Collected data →

⟨

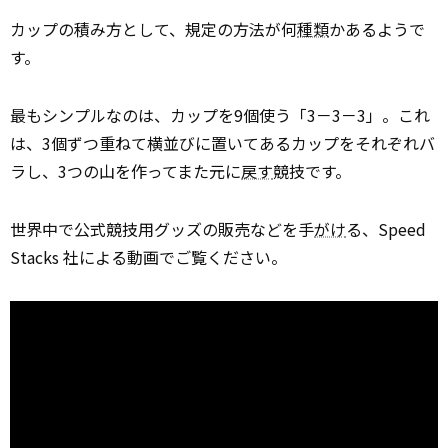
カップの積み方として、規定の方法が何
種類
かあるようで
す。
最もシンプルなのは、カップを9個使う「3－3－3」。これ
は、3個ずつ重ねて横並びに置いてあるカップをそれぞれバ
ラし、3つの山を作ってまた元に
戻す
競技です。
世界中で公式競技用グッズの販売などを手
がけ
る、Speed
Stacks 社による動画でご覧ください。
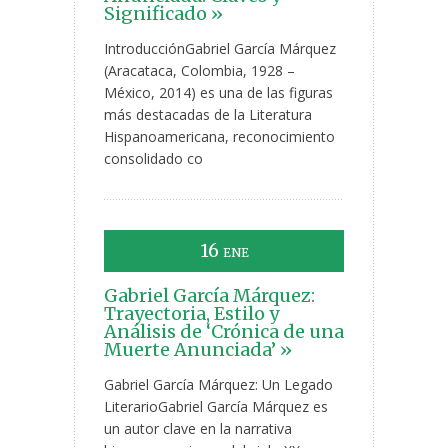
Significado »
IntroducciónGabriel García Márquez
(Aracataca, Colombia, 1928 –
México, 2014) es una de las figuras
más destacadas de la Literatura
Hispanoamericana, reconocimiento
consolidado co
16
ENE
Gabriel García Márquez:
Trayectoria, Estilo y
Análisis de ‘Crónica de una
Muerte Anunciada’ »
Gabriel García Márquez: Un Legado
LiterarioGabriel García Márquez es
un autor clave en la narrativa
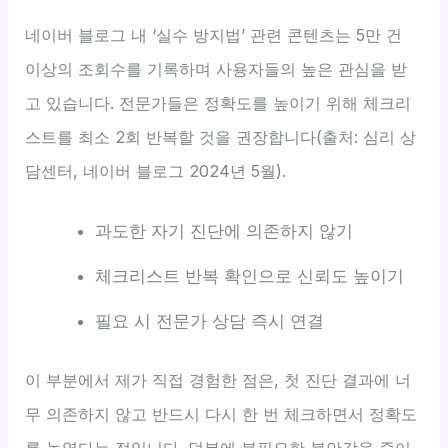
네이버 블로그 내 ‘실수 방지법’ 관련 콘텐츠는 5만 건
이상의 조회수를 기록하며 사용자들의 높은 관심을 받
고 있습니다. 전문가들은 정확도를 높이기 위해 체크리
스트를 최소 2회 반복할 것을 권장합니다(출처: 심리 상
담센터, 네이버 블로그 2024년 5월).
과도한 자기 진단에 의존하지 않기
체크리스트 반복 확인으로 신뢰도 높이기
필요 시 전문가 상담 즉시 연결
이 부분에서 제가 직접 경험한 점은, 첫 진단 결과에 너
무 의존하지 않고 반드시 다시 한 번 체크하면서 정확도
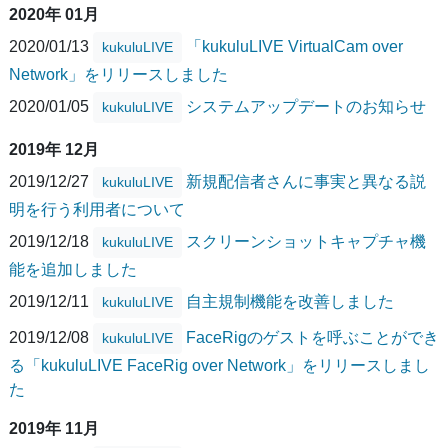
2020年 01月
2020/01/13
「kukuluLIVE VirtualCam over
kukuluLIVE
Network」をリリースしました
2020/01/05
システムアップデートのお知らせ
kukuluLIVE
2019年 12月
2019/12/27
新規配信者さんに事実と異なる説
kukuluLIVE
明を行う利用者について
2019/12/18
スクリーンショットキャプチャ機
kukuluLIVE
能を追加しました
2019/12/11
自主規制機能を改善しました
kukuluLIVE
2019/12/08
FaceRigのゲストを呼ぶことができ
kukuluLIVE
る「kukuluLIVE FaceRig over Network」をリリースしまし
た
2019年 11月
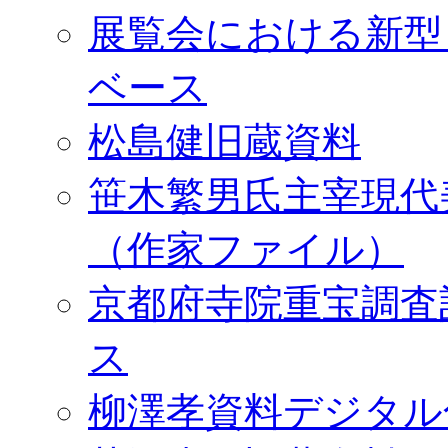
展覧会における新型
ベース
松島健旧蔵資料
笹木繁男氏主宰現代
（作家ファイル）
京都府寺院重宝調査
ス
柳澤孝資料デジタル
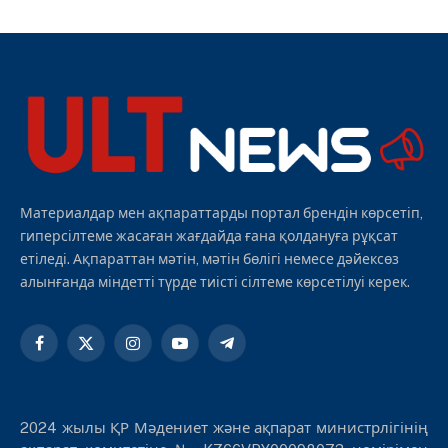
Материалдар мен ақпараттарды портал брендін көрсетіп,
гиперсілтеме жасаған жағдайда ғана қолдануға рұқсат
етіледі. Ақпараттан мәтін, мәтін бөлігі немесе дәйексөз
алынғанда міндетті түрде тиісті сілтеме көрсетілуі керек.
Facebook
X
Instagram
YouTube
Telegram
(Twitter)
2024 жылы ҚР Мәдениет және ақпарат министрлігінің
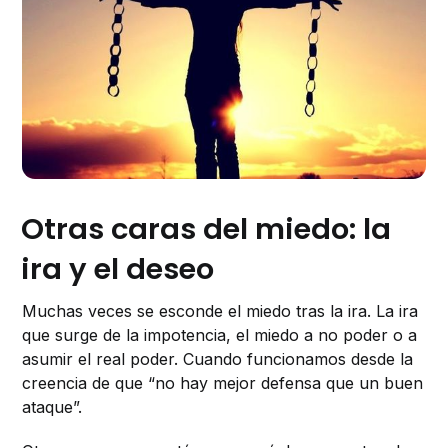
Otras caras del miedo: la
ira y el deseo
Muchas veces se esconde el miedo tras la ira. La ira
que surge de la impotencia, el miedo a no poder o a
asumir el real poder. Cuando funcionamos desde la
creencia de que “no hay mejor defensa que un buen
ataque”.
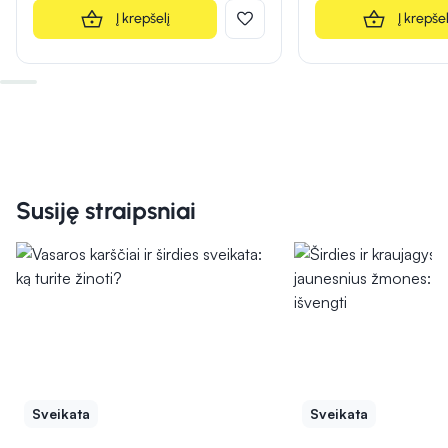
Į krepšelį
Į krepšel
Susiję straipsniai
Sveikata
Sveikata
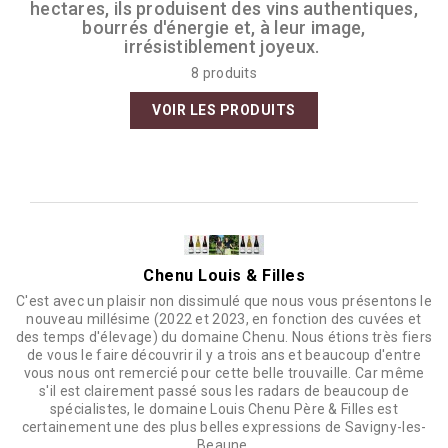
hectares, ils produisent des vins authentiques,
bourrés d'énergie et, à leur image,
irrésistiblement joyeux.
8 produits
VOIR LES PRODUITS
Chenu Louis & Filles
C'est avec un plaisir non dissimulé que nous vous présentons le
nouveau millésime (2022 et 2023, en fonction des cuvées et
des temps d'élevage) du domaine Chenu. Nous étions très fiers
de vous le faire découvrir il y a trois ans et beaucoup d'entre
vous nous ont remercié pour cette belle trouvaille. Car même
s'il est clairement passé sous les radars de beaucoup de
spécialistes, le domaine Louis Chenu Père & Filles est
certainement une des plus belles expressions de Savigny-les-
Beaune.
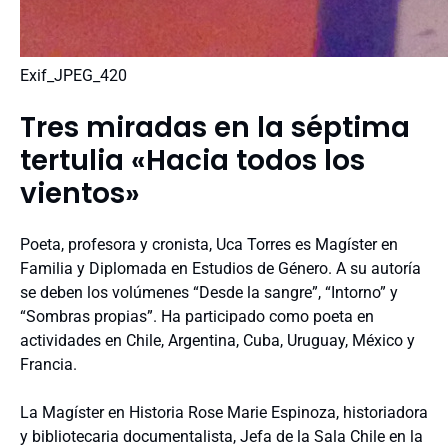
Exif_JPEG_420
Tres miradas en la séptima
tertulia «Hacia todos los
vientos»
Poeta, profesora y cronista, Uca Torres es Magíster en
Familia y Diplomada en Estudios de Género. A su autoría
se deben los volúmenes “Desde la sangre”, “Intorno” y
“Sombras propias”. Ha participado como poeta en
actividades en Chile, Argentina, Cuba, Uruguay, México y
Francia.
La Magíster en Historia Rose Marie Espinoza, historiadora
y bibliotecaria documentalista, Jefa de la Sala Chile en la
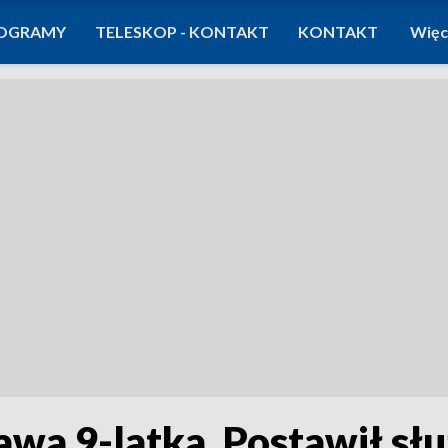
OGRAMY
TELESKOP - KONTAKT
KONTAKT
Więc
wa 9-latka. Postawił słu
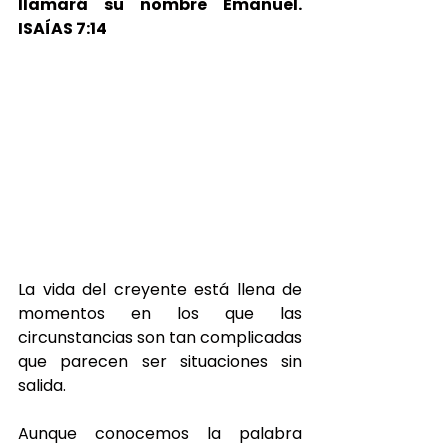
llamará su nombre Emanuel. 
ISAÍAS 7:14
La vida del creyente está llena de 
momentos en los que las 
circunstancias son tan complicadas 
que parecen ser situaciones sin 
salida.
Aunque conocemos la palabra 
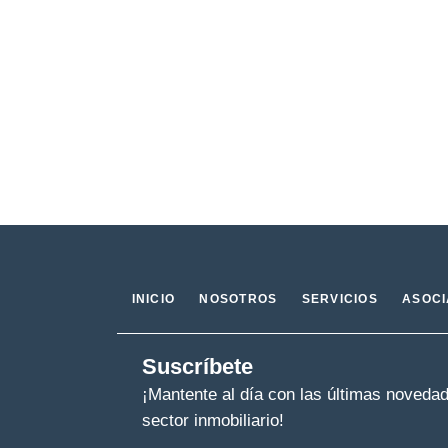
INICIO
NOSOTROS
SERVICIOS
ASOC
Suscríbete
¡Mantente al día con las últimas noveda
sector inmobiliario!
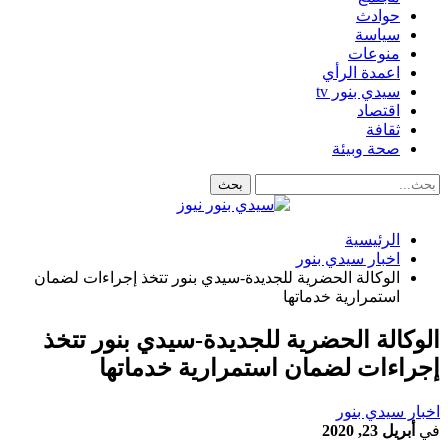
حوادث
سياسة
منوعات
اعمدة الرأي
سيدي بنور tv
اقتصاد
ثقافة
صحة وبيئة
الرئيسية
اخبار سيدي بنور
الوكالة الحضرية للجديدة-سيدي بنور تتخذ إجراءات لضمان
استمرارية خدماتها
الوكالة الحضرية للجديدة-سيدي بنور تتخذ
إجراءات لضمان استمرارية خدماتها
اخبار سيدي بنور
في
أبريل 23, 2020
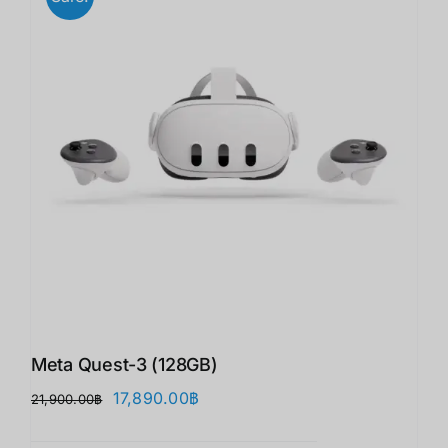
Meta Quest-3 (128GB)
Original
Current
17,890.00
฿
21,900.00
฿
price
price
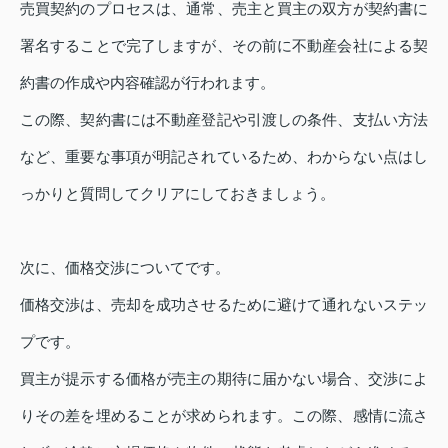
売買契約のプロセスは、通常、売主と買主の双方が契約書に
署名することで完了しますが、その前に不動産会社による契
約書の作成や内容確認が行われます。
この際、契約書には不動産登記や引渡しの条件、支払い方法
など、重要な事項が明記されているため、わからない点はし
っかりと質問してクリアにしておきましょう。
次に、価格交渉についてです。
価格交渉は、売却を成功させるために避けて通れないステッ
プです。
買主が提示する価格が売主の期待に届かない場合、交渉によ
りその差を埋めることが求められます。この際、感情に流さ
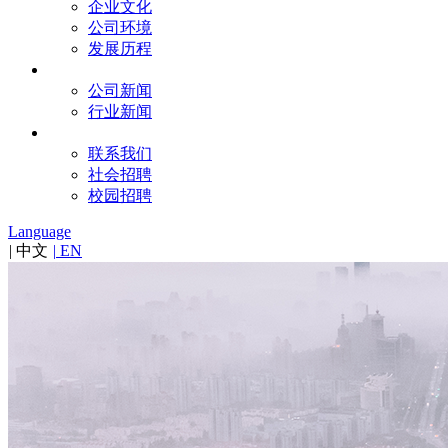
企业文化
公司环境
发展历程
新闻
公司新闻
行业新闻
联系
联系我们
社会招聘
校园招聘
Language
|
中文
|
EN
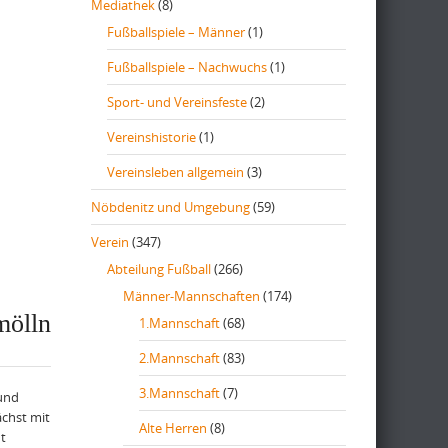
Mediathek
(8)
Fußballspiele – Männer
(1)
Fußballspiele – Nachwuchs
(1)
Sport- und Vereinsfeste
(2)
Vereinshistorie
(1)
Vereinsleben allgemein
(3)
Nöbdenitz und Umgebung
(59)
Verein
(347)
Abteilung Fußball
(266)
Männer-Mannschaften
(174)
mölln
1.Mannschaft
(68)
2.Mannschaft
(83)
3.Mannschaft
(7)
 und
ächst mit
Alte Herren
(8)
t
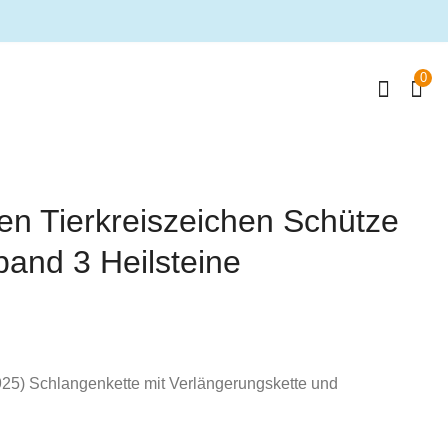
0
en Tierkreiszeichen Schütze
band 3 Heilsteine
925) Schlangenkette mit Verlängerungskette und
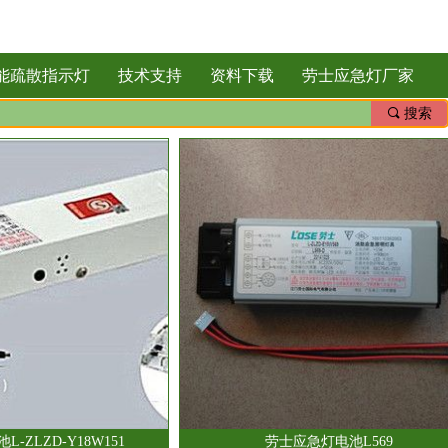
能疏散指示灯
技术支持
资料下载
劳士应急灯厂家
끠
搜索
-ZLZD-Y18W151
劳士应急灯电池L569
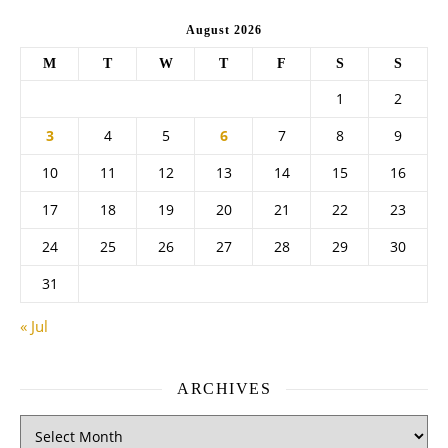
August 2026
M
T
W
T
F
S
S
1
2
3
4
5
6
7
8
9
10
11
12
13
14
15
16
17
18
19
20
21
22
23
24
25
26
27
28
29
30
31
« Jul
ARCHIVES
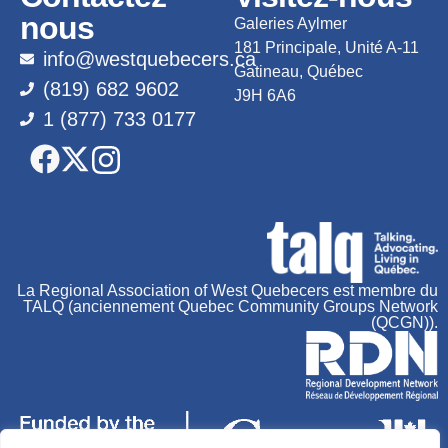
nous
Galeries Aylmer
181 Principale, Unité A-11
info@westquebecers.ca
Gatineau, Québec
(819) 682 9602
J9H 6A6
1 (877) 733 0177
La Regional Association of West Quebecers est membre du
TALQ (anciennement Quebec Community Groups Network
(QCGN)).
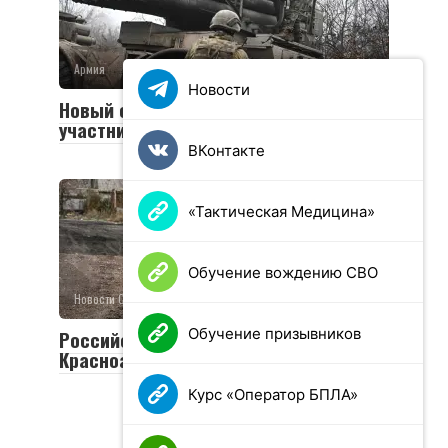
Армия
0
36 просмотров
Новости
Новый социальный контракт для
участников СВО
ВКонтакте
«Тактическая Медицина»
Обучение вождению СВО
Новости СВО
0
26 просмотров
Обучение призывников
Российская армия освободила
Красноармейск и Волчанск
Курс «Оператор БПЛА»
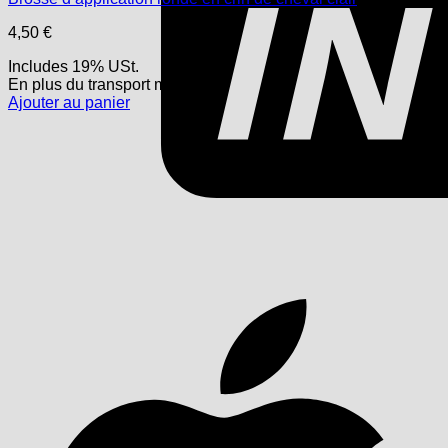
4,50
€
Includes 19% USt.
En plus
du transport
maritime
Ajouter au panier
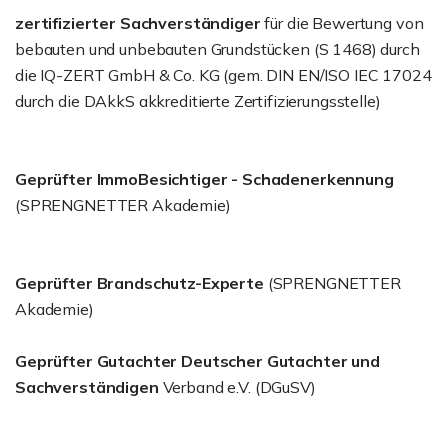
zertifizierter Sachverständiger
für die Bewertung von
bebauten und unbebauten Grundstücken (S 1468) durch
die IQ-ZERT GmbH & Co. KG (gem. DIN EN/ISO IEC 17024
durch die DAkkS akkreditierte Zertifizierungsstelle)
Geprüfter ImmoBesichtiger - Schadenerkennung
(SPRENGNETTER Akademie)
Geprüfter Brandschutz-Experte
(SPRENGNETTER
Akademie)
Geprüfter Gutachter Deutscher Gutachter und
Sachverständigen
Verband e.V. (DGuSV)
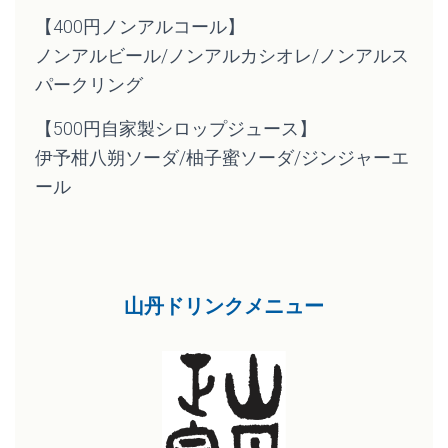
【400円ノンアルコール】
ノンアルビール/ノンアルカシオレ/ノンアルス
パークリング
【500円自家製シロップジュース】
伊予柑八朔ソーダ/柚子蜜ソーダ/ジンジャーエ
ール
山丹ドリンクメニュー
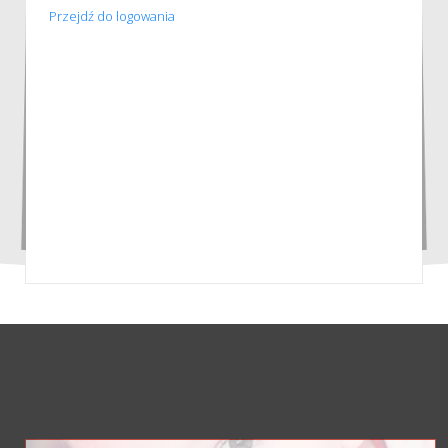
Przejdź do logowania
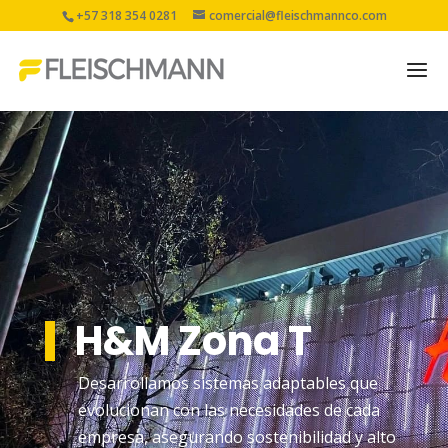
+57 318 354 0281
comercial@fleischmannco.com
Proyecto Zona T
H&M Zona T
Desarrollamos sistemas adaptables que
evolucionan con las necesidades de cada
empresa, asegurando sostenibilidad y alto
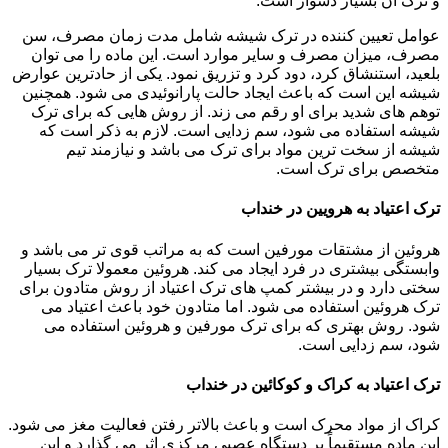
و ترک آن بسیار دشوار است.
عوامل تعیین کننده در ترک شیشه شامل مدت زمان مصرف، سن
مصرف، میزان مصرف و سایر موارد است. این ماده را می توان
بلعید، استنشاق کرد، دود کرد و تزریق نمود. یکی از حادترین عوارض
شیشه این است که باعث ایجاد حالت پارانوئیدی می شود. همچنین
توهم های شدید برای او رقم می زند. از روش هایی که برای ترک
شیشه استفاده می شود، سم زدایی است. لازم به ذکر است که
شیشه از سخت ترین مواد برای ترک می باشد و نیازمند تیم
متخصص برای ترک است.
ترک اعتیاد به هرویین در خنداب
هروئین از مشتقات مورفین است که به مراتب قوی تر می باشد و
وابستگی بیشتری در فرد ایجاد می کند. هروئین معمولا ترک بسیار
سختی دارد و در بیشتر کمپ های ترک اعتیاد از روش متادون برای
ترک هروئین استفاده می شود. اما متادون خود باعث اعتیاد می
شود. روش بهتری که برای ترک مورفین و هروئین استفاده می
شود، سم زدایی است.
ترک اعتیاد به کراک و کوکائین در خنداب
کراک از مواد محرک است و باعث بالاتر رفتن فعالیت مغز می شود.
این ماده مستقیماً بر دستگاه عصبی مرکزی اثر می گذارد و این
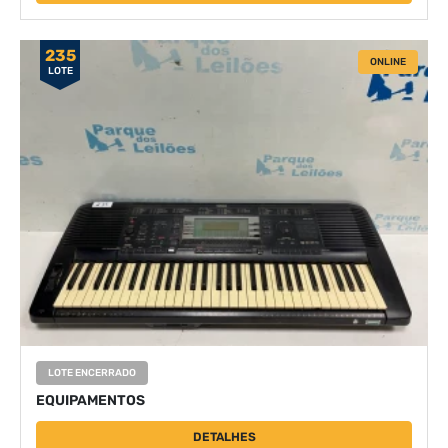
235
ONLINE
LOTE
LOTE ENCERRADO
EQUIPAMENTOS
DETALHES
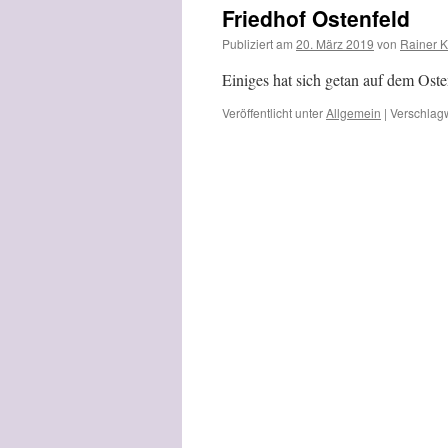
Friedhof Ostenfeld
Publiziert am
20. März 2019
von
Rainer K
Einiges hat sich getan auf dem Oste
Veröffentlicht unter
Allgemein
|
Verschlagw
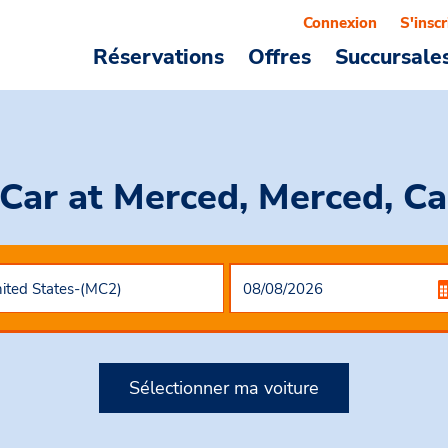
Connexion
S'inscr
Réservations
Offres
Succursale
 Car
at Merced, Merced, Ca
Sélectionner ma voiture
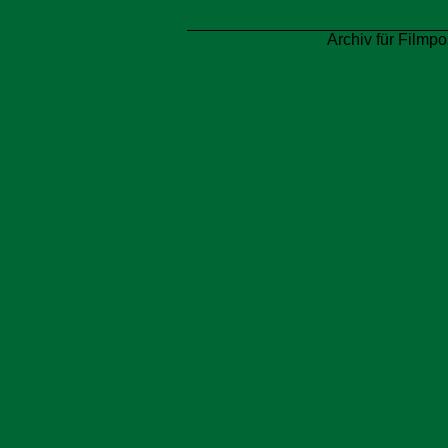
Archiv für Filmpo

⟩

WORK TO BE COMPLETED → Bring together every line in the entries that holds the string "Network".

RESULT BELOW →
Network」をリリースしました
る「kukuluLIVE FaceRig over Network」をリリースしまし
TALQ (anciennement Quebec Community Groups Network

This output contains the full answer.